Nous avons pour cela cité quelques extraits de synthèse d’auteurs algériens. Il est utile cependant de conclure que l’ouvre d’El-Mili repose sur deux éléments fondamentaux. D’une part, l’auteur algérien s’attache à rétablir la vérité. Son souci étant de répondre à certains auteurs français qui ont sciemment déformé les faits. D’autre part, l’œuvre d’El-Mili s’adresse au peuple algérien, l’incitant à l’éveil de sa conscience nationale. Cheikh Moubarak El-Mili aura eu le mérite de livrer un ouvrage sur l’histoire de l’Algérie à une époque où le colonisateur français, après avoir falsifié l’histoire nationale, s’apprêtait à célébrer les fêtes du centenaire de l’occupation.

Célébration par laquelle il tenait encore une fois de faire croire que le « progrès et a civilisation » sont venus avec le maréchal de Bourmont, alors que la réalité était tout autre. Le peuple algérien, en 100 ans de domination française, sombrait dans la maladie, l’ignorance et la misère. Mais autre remarque, c’était aussi l’époque de la montée du nationalisme algérien dont les premiers grains furent semés par l’Emir Khaled avant son bannissement sous la pression de la grosse colonisation.
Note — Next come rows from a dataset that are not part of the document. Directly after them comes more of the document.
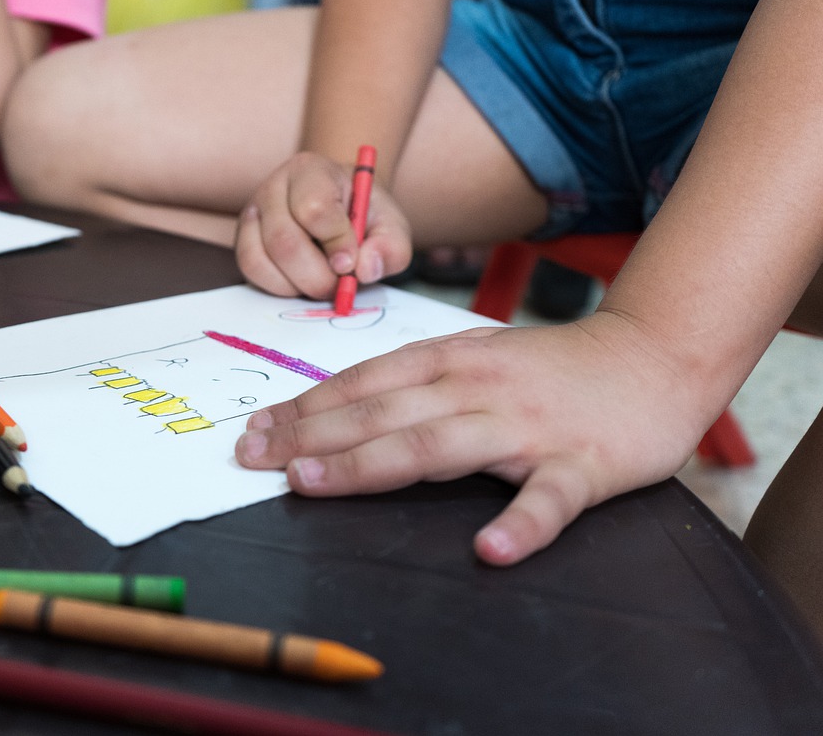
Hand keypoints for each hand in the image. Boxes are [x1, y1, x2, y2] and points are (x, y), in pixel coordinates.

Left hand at [233, 312, 713, 563]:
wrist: (654, 356)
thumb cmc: (549, 367)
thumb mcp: (474, 356)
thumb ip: (415, 379)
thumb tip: (340, 405)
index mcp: (449, 359)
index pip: (362, 382)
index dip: (304, 408)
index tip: (255, 432)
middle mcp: (478, 386)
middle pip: (382, 412)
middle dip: (310, 436)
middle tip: (252, 459)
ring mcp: (527, 426)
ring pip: (438, 444)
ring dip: (371, 465)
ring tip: (315, 485)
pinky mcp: (582, 464)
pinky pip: (548, 499)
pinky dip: (522, 524)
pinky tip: (490, 550)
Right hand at [234, 151, 412, 299]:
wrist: (340, 208)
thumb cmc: (362, 214)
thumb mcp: (390, 226)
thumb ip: (390, 247)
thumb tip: (364, 269)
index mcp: (310, 170)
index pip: (313, 208)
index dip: (335, 242)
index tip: (350, 262)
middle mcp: (273, 187)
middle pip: (283, 240)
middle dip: (316, 276)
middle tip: (338, 285)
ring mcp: (252, 212)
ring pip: (260, 258)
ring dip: (297, 284)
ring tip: (321, 281)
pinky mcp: (243, 238)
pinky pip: (250, 270)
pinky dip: (278, 287)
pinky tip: (299, 281)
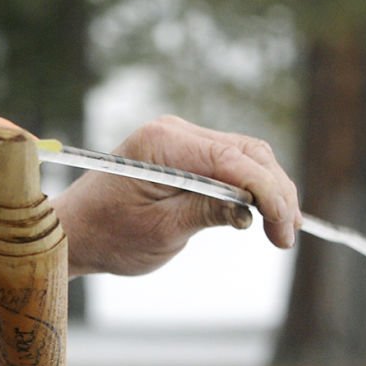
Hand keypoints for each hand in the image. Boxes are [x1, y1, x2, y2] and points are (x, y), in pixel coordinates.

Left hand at [46, 115, 300, 277]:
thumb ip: (208, 213)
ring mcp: (180, 138)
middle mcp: (174, 131)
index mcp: (163, 143)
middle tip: (289, 233)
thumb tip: (253, 209)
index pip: (234, 161)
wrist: (76, 231)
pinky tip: (267, 213)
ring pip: (245, 156)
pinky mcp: (184, 152)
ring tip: (284, 228)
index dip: (268, 193)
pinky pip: (229, 163)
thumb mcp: (160, 231)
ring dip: (269, 189)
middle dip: (276, 191)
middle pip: (247, 153)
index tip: (285, 229)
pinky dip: (251, 186)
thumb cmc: (108, 235)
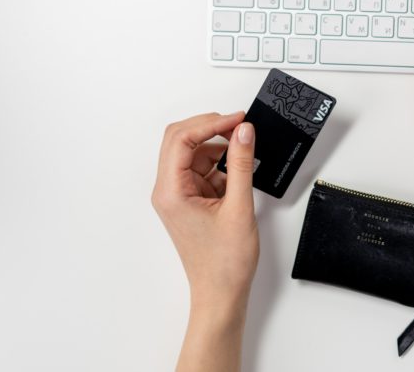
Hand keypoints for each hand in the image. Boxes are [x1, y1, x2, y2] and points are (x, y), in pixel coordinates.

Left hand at [152, 112, 257, 307]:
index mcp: (171, 191)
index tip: (238, 119)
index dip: (211, 123)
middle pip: (181, 140)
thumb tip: (244, 131)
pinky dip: (221, 165)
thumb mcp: (239, 206)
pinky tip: (239, 171)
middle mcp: (168, 190)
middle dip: (210, 128)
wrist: (221, 293)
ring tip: (245, 151)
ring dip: (218, 147)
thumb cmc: (224, 262)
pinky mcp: (191, 199)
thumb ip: (241, 163)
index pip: (181, 139)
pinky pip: (203, 169)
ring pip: (193, 153)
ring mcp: (178, 195)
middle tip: (239, 126)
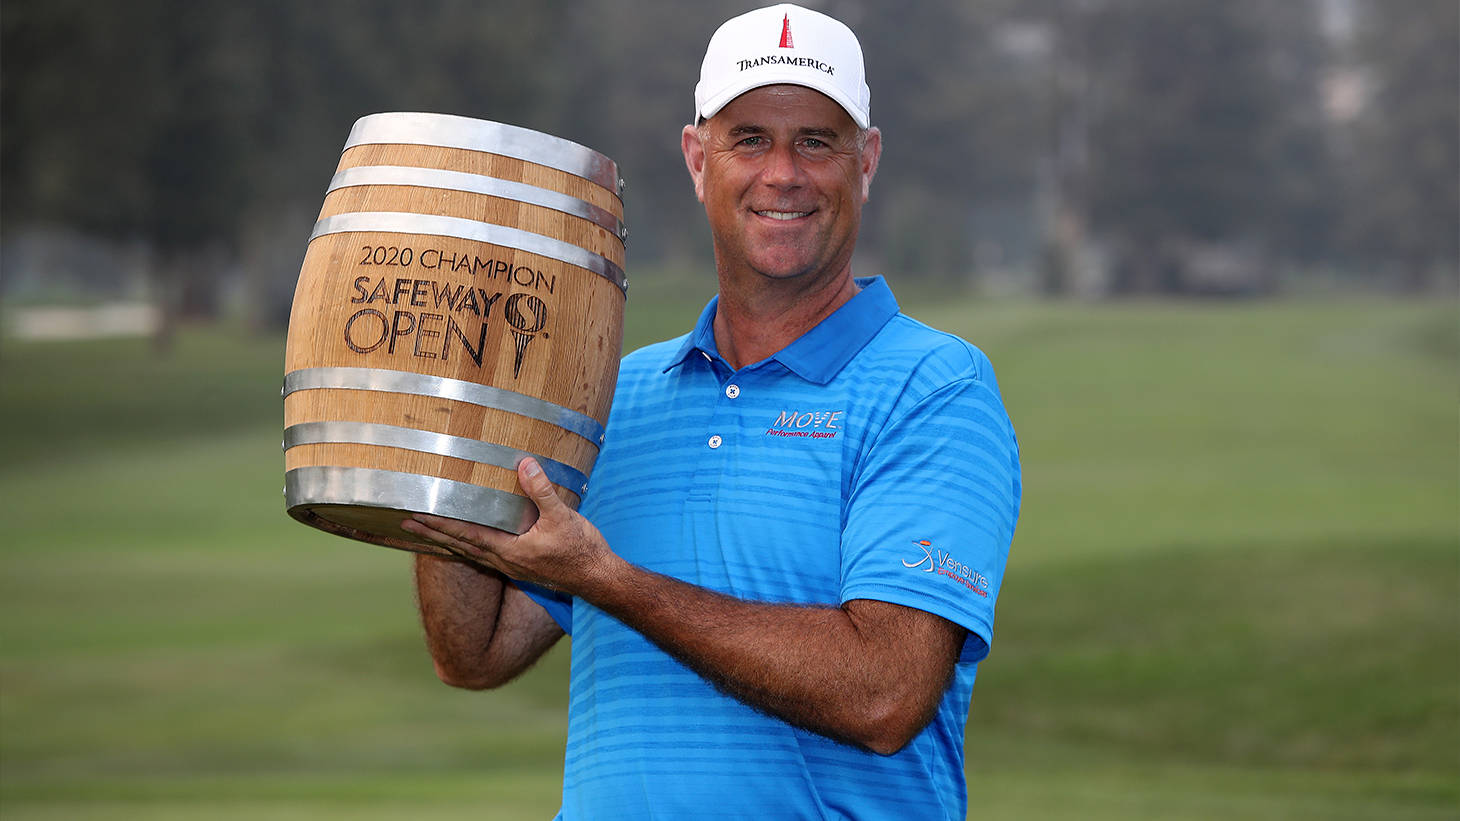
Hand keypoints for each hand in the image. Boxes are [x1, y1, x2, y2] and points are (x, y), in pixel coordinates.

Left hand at [401, 458, 613, 594]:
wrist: (598, 578)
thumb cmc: (581, 550)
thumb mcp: (562, 516)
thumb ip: (541, 490)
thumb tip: (524, 464)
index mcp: (508, 551)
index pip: (465, 535)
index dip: (439, 523)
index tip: (415, 514)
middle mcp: (504, 561)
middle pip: (458, 547)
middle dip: (431, 534)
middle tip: (404, 523)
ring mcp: (511, 566)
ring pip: (468, 553)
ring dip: (445, 542)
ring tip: (425, 532)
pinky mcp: (520, 566)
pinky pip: (483, 555)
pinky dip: (465, 547)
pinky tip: (464, 542)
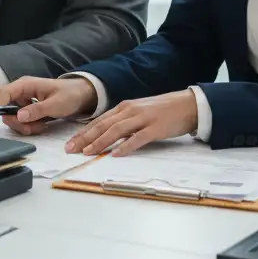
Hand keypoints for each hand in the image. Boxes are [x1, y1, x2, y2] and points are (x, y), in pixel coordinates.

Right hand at [0, 77, 97, 135]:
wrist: (80, 96)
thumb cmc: (69, 95)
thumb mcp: (55, 104)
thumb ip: (37, 110)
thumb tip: (18, 116)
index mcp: (26, 85)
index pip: (4, 93)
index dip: (1, 107)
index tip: (10, 121)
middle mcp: (21, 91)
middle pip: (6, 108)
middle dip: (16, 122)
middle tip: (31, 129)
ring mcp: (24, 100)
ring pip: (13, 117)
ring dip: (24, 126)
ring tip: (41, 126)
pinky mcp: (27, 108)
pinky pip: (21, 120)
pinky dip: (29, 126)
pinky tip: (41, 125)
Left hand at [63, 90, 197, 156]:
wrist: (187, 105)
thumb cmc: (163, 111)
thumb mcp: (139, 112)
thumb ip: (123, 121)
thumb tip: (106, 135)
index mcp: (125, 107)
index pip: (99, 120)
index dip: (83, 132)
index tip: (70, 143)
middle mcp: (130, 111)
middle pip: (104, 125)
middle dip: (85, 138)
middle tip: (71, 149)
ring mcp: (143, 118)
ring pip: (117, 131)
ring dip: (100, 142)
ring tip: (88, 152)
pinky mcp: (155, 128)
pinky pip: (138, 138)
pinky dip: (126, 146)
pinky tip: (116, 153)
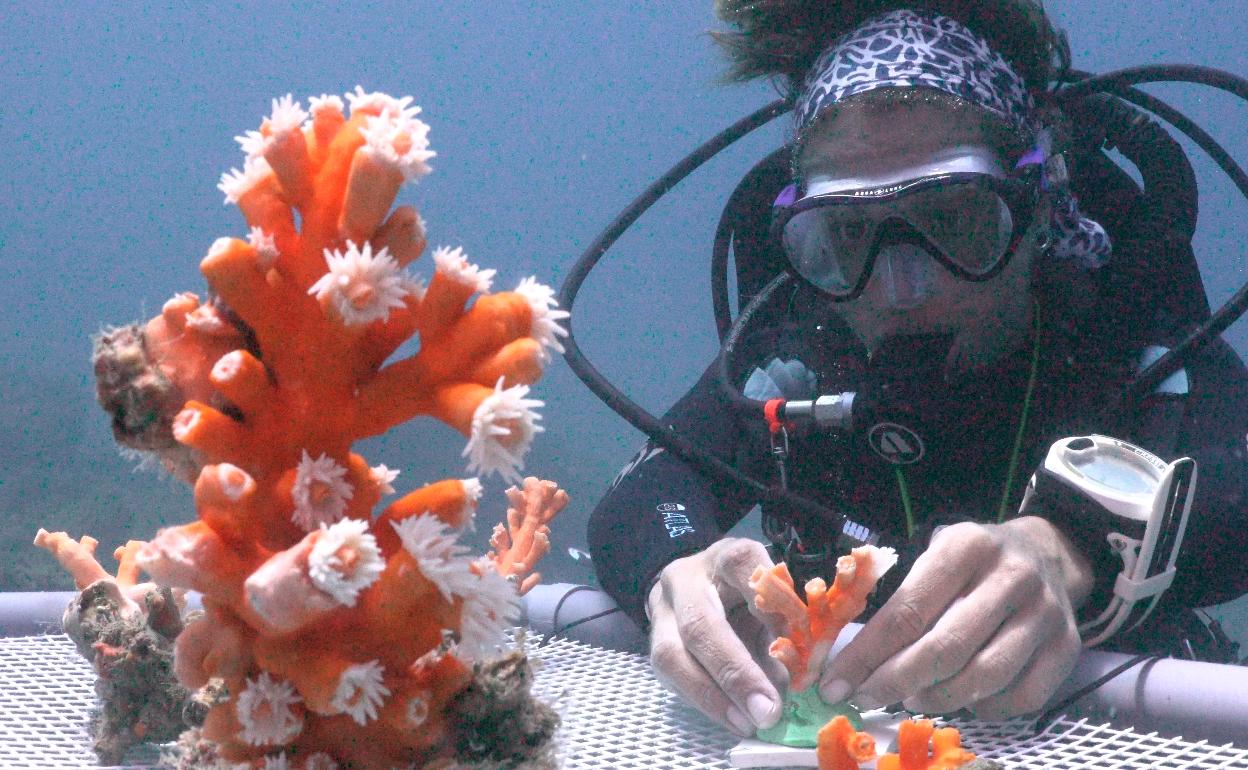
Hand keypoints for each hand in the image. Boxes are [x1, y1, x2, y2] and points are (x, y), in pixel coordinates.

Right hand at [647, 537, 784, 735]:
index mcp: (727, 558)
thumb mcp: (772, 595)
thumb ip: (785, 627)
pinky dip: (704, 703)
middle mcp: (687, 580)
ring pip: (673, 654)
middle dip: (734, 671)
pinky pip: (670, 677)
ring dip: (712, 696)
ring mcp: (663, 611)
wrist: (697, 584)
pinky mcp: (653, 643)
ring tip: (746, 723)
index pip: (744, 568)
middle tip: (766, 711)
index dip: (770, 607)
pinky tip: (732, 719)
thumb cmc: (747, 593)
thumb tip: (803, 677)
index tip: (798, 645)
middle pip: (700, 623)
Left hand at [818, 517, 1093, 718]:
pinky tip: (963, 701)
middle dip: (896, 681)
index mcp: (967, 547)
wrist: (1046, 552)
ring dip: (938, 698)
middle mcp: (1011, 577)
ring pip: (984, 677)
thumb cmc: (972, 560)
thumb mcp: (934, 554)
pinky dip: (986, 709)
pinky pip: (1023, 696)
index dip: (868, 654)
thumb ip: (900, 597)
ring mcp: (1045, 614)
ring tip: (912, 697)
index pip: (908, 610)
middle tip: (867, 698)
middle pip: (945, 648)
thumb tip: (854, 660)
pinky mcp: (1068, 646)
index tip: (838, 683)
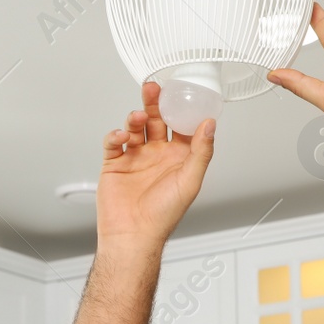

Moubarak El-Mili, homme d’action, de plume et de pensée, aura joué un rôle méritoire dans l’éveil nationaliste, dans la lutte contre l’obscurantisme, comme il œuvrera   pour l’instruction de la femme dans le cadre de la promotion de la médersa algérienne et la réhabilitation de la langue arabe.

Tous ceux qui avaient connu El-Mili ont gardé de lui l’image d’un homme vertueux et d’une rare intelligence, le souvenir d’un homme affable et modeste, d’un ardent défenseur des hautes vertus islamiques et de l’unité nationale. L’Algérie et son peuple perdront tôt un homme de valeur qui se trouvait en mesure de donner davantage de son énergie sans cesse régénérée et de ses connaissances sans cesse enrichies. La fatalité décidera autrement. Une grava maladie nous privera à jamais du cheikh El-Mili le 9 février 1945. Trois mois après la disparition du digne fils de l’Algérie, le sort frappera durement le peuple algérien.

Il subit le génocide, les hécatombes, les atrocités et les horreurs durant les journées sanglantes de mai 1945. Ceux qui ont contribué à la naissance du nationalisme et à l’éveil de la conscience nationale, ne seront pas déçus. La déflagration de Novembre 1954 libérera leur peuple des chaînes de l’oppression. Le meilleur hommage que nous puissions leur témoigner, c’est d’élever la nation algérienne à sa véritable dignité et au rang d’un peuple prospère, unitaire et vertueux et de puiser au patrimoine historique enrichi de leurs actes, de leurs écrits, de leur sacrifice.